▸ **EXERCISE**: Write the records below out again word for word, with the pictures removed.

▸ **SOURCE MATERIAL**:
☆ ☆ ☆ ☆ ☆

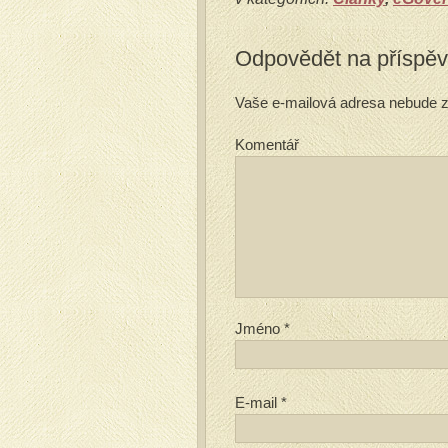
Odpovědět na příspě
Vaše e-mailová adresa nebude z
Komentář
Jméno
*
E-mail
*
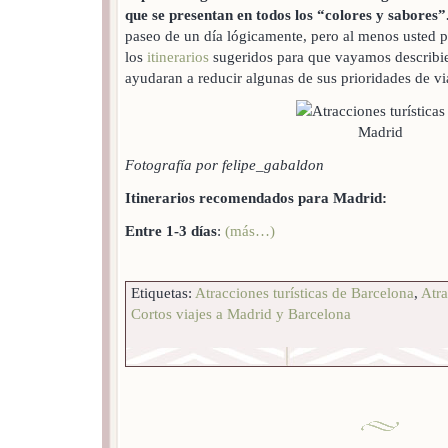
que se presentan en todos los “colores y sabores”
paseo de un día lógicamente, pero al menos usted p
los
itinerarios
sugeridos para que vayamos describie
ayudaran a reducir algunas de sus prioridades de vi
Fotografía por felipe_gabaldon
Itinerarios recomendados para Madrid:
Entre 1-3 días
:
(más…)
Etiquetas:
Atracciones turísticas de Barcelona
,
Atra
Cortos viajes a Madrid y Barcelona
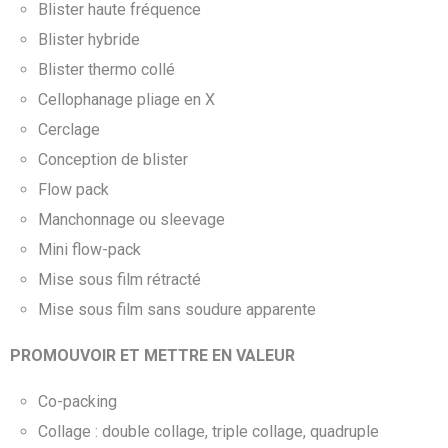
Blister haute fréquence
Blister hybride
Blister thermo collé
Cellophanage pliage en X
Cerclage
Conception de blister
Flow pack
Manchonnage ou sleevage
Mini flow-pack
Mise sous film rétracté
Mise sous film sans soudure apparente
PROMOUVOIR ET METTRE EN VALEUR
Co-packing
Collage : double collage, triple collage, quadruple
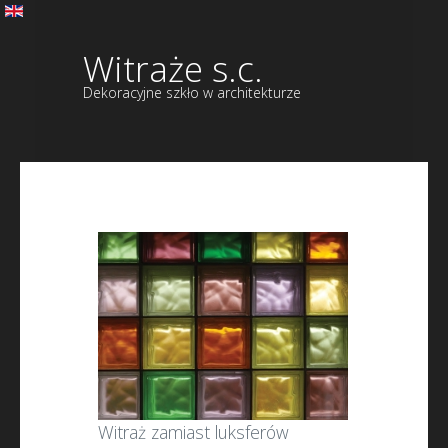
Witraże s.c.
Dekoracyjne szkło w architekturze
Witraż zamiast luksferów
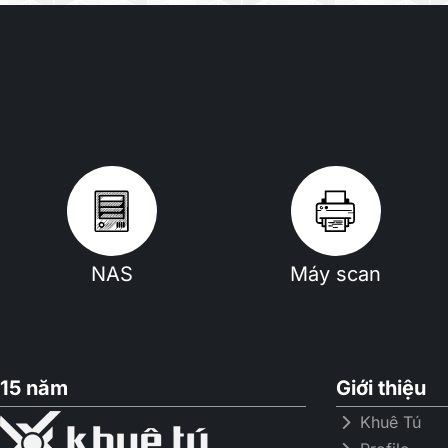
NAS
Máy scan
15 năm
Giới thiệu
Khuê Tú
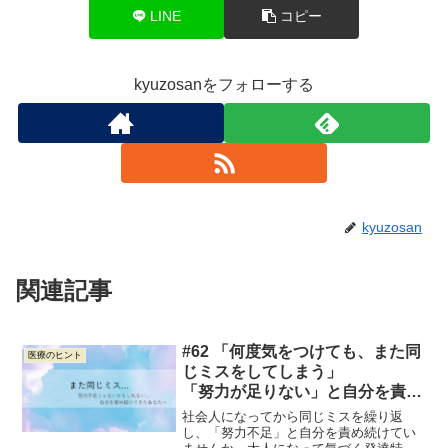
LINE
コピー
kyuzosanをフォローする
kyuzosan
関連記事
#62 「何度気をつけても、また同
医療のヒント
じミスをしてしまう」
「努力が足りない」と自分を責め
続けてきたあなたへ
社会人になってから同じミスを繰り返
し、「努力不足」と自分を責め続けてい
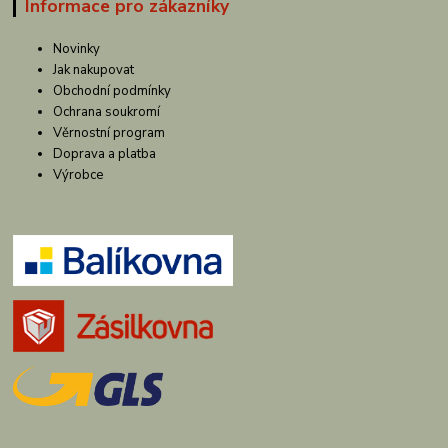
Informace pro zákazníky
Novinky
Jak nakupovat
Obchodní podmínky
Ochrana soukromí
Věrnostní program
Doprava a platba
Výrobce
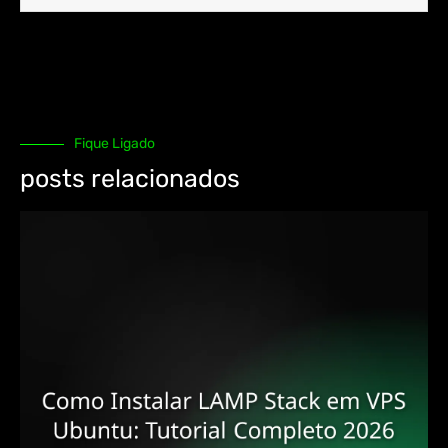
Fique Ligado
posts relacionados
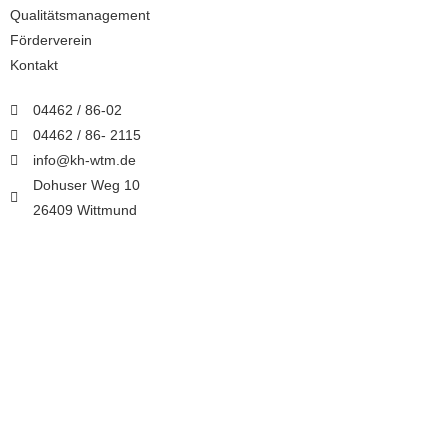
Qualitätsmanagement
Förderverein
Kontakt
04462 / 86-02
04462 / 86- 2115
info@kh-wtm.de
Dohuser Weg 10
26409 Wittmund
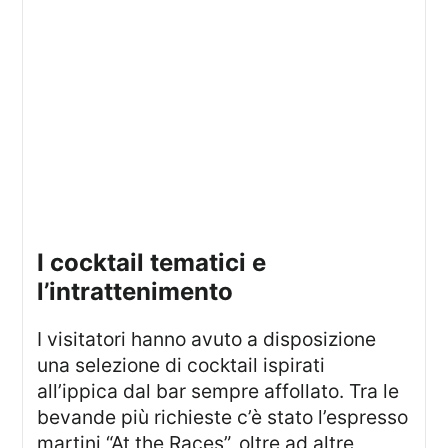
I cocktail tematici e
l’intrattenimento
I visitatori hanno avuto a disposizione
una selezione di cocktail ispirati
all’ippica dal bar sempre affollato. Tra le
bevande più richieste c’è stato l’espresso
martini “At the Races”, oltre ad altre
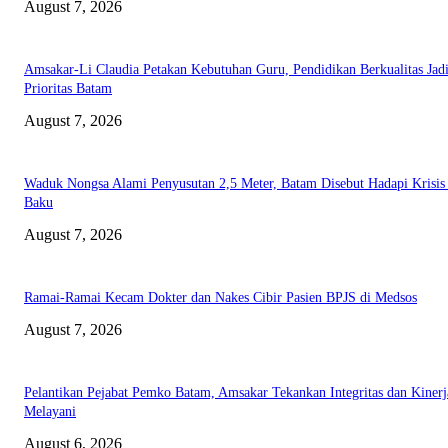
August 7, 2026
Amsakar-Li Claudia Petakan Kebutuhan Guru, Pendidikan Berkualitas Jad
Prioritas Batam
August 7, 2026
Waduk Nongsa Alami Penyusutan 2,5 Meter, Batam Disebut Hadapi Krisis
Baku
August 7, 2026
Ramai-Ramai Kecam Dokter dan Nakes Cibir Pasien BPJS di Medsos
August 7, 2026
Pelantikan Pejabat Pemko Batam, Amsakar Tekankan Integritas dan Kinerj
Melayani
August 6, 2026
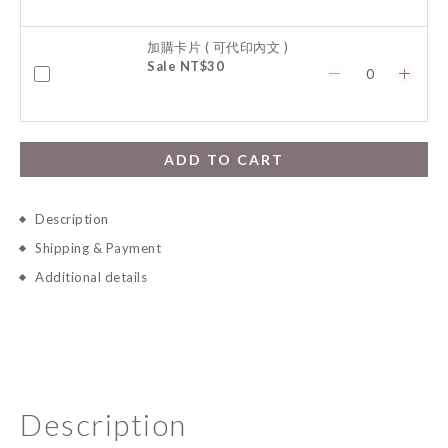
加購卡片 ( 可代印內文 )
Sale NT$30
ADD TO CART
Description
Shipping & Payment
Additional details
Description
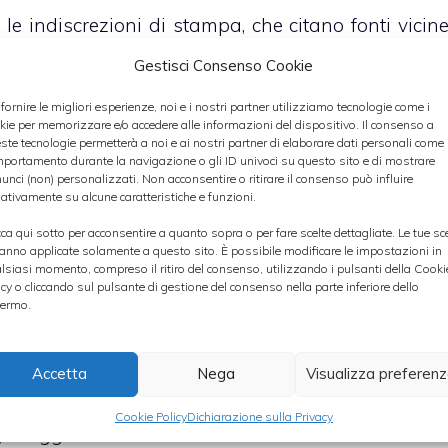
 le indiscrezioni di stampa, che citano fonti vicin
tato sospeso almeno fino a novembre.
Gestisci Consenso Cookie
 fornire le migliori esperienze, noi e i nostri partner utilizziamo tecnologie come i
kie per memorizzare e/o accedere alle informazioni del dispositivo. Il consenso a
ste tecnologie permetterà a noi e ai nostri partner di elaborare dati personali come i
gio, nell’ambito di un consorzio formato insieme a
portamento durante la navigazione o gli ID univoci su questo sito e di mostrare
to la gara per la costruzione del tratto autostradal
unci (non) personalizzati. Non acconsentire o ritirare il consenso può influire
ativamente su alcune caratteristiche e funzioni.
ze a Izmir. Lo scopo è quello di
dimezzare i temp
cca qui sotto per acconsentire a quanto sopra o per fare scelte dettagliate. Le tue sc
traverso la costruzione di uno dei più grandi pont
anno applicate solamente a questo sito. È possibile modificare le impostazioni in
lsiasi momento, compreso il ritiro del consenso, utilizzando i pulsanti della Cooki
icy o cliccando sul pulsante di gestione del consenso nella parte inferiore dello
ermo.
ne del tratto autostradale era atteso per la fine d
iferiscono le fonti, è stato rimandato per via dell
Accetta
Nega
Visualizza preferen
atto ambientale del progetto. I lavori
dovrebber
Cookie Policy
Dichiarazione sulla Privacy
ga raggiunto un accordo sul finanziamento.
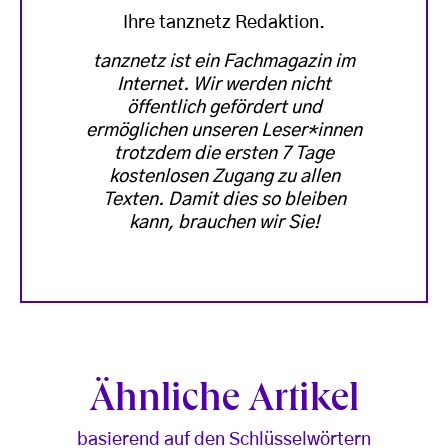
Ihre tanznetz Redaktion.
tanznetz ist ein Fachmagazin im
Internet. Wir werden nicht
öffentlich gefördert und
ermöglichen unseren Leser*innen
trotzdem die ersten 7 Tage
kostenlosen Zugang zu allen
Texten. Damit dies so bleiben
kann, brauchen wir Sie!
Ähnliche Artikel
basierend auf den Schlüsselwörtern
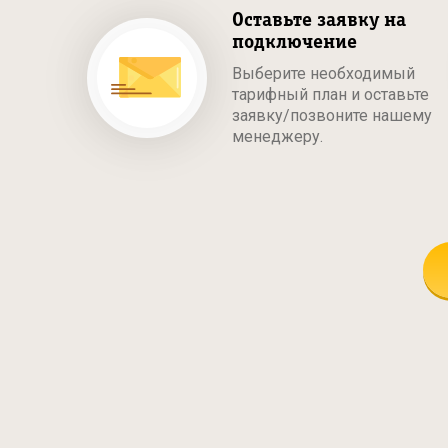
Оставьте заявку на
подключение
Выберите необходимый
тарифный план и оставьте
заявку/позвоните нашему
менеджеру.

☆ ☆ ☆ ☆ ☆

▸ **REPLY TO THE TASK**:
Odpovědět na příspě
Vaše e-mailová adresa nebude z
Komentář
Jméno
*
E-mail
*
que se presentan en todos los “colores y sabores”
paseo de un día lógicamente, pero al menos usted p
los
itinerarios
sugeridos para que vayamos describie
ayudaran a reducir algunas de sus prioridades de vi
Fotografía por felipe_gabaldon
Itinerarios recomendados para Madrid:
Entre 1-3 días
:
(más…)
Etiquetas:
Atracciones turísticas de Barcelona
,
Atra
Cortos viajes a Madrid y Barcelona
Blister haute fréquence
Blister hybride
Blister thermo collé
Cellophanage pliage en X
Cerclage
Conception de blister
Flow pack
Manchonnage ou sleevage
Mini flow-pack
Mise sous film rétracté
Mise sous film sans soudure apparente
PROMOUVOIR ET METTRE EN VALEUR
Co-packing
Collage : double collage, triple collage, quadruple
Witraże s.c.
Dekoracyjne szkło w architekturze
Witraż zamiast luksferów
NAS
Máy scan
15 năm
Giới thiệu
Khuê Tú
LINE
コピー
kyuzosanをフォローする
kyuzosan
関連記事
#62 「何度気をつけても、また同
医療のヒント
じミスをしてしまう」
「努力が足りない」と自分を責め
続けてきたあなたへ
社会人になってから同じミスを繰り返
し、「努力不足」と自分を責め続けてい
Informace pro zákazníky
Novinky
Jak nakupovat
Obchodní podmínky
Ochrana soukromí
Věrnostní program
Doprava a platba
Výrobce
Fique Ligado
posts relacionados
Qualitätsmanagement
Förderverein
Kontakt
04462 / 86-02
04462 / 86- 2115
info@kh-wtm.de
Dohuser Weg 10
26409 Wittmund
I cocktail tematici e
l’intrattenimento
I visitatori hanno avuto a disposizione
una selezione di cocktail ispirati
all’ippica dal bar sempre affollato. Tra le
bevande più richieste c’è stato l’espresso
martini “At the Races”, oltre ad altre
August 7, 2026
Amsakar-Li Claudia Petakan Kebutuhan Guru, Pendidikan Berkualitas Jad
Prioritas Batam
August 7, 2026
Waduk Nongsa Alami Penyusutan 2,5 Meter, Batam Disebut Hadapi Krisis
Baku
August 7, 2026
Ramai-Ramai Kecam Dokter dan Nakes Cibir Pasien BPJS di Medsos
August 7, 2026
Pelantikan Pejabat Pemko Batam, Amsakar Tekankan Integritas dan Kinerj
Melayani
August 6, 2026
加購卡片 ( 可代印內文 )
Sale NT$30
ADD TO CART
Description
Shipping & Payment
Additional details
Description
 le indiscrezioni di stampa, che citano fonti vicin
tato sospeso almeno fino a novembre.
Gestisci Consenso Cookie
 fornire le migliori esperienze, noi e i nostri partner utilizziamo tecnologie come i
kie per memorizzare e/o accedere alle informazioni del dispositivo. Il consenso a
ste tecnologie permetterà a noi e ai nostri partner di elaborare dati personali come i
gio, nell’ambito di un consorzio formato insieme a
portamento durante la navigazione o gli ID univoci su questo sito e di mostrare
to la gara per la costruzione del tratto autostradal
unci (non) personalizzati. Non acconsentire o ritirare il consenso può influire
ativamente su alcune caratteristiche e funzioni.
ze a Izmir. Lo scopo è quello di
dimezzare i temp
cca qui sotto per acconsentire a quanto sopra o per fare scelte dettagliate. Le tue sc
traverso la costruzione di uno dei più grandi pont
anno applicate solamente a questo sito. È possibile modificare le impostazioni in
lsiasi momento, compreso il ritiro del consenso, utilizzando i pulsanti della Cooki
icy o cliccando sul pulsante di gestione del consenso nella parte inferiore dello
ermo.
ne del tratto autostradale era atteso per la fine d
iferiscono le fonti, è stato rimandato per via dell
Accetta
Nega
Visualizza preferen
atto ambientale del progetto. I lavori
dovrebber
Cookie Policy
Dichiarazione sulla Privacy
ga raggiunto un accordo sul finanziamento.
Ihre tanznetz Redaktion.
tanznetz ist ein Fachmagazin im
Internet. Wir werden nicht
öffentlich gefördert und
ermöglichen unseren Leser*innen
trotzdem die ersten 7 Tage
kostenlosen Zugang zu allen
Texten. Damit dies so bleiben
kann, brauchen wir Sie!
Ähnliche Artikel
basierend auf den Schlüsselwörtern
Оставьте заявку на
подключение
Выберите необходимый
тарифный план и оставьте
заявку/позвоните нашему
менеджеру.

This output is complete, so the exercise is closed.